I was in the middle of shemoneh esrei, aware that this davening was more meaningful than any I had said in a while, when my concentration was interrupted by the shrill ring of the cellphone of a woman a few feet from me.  Whether she didn’t want to interrupt her own davening, or whether it was just that she had difficulty extracting her phone from her pocket, the ringing went on for quite a few seconds before she silenced it.  And then her voice rang out loudly and clearly, “Hallo?  Ma nishma?...”  She stood there, one hand resting on the wet stones of the Kotel and one hand holding her phone to her ear, and had a conversation with the person on the other end.  Not bothering to whisper, seemingly unaware that her conversation was disturbing to everyone else. 

My concentration broken, all I could think was, “Really?  At the Kotel?  The closest place in the world to the Shechina, and she is talking on her cellphone?  Has she no decorum?  No sense of what is appropriate and what isn’t?”  Her conversation was not as brief as I expected for someone who was interrupted while talking to G-d, but then again, I expected that everyone silences their phone before they even enter that holy space, and she apparently did not share that same code of conduct.

Even after she finished talking and resumed her davening I was unable to regain my kavana.  I tried to focus on the words, but I was too disturbed by what I had just witnessed, and I ended up mumbling the rest quickly and just leaving. 

Later, still thinking about the incident I realized that what bothered me was twofold.  First, I was very disturbed by the fact that someone could desecrate the holiness of the place and of the experience of davening by talking on her phone.  But the second thing that bothered me was the disregard that she showed for everyone else.  Just because I am a teacher does not mean that davening comes easily for me.  I struggle with it like many people do.  Some days are easier, some days are harder; some days better, some days worse.  But when I’m trying to concentrate, it is really disturbing when someone nearby doesn’t let me.  Often times we only think of ourselves; if we are finished davening, or aren’t really interested in davening, we think nothing of turning to our friend and starting up a whispered conversation.  After all, we’re done, and we might as well pass the rest of the time in an enjoyable way.  But we don’t stop to think how many other people we might be disturbing.  We don’t stop to wonder whether the person next to us is having a particularly meaningful davening which our talking might disrupt, or whether they are struggling to focus, and will be further distracted by our noise.  That night at the Kotel I was immersed in my davening, and when this woman ruined my kavana by talking on her phone, I felt as if that special moment had been stolen from me.
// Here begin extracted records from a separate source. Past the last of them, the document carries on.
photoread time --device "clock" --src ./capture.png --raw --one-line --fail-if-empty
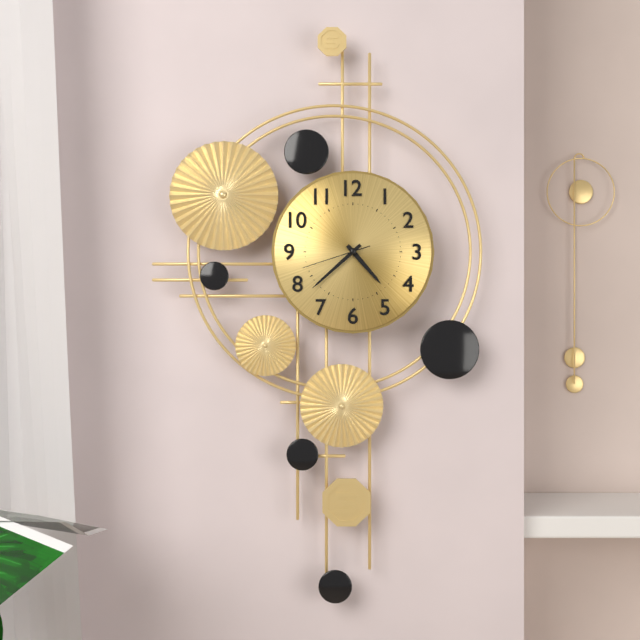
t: 4:38:42
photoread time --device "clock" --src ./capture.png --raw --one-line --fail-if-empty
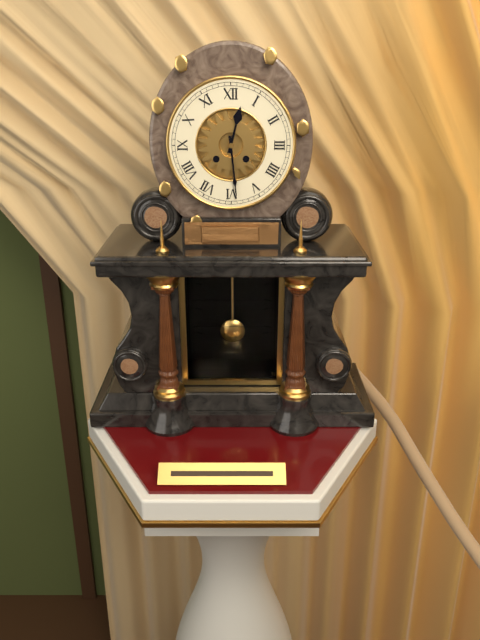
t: 12:29
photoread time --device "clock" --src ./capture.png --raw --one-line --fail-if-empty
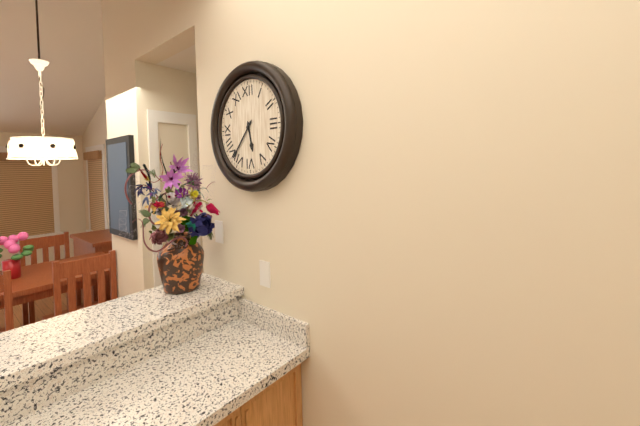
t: 5:37
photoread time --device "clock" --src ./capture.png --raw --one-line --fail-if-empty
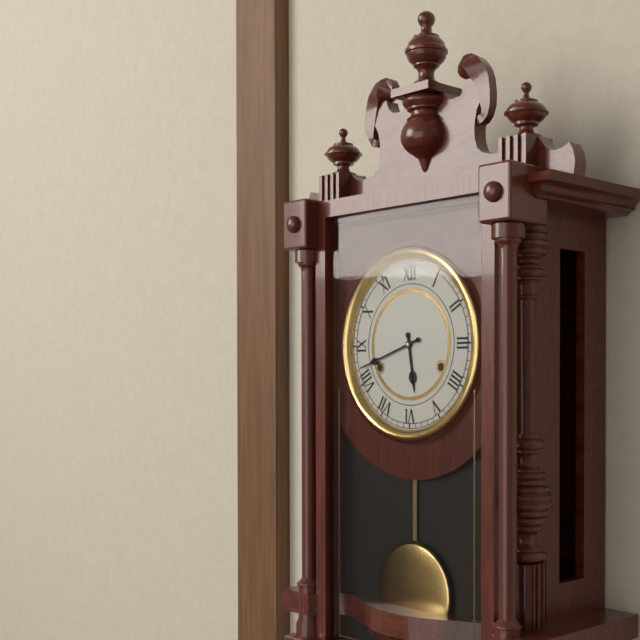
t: 5:42
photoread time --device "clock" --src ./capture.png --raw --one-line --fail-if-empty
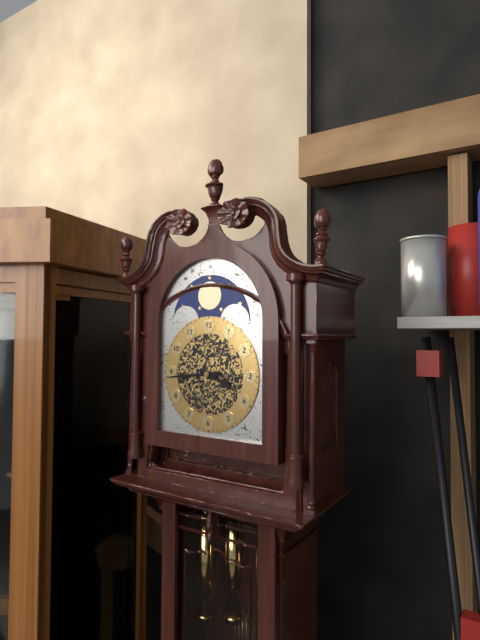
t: 3:44
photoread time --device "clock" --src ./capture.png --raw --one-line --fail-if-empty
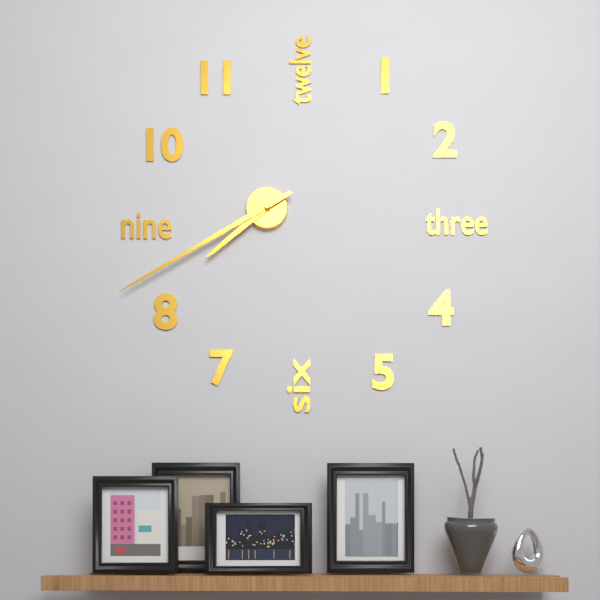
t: 7:40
It made me realize that we all have to be more aware of the people around us.  We are very aware of our own needs and wants, but we have to be more aware of how our actions will affect others.  Even if our davening is not at its best, when we talk to our friends in the middle we are not only interrupting our own conversation with G-d, but we are interrupting the conversations that everyone around us is having with Him as well.  And in cellphone terms, that equals a lot of dropped calls.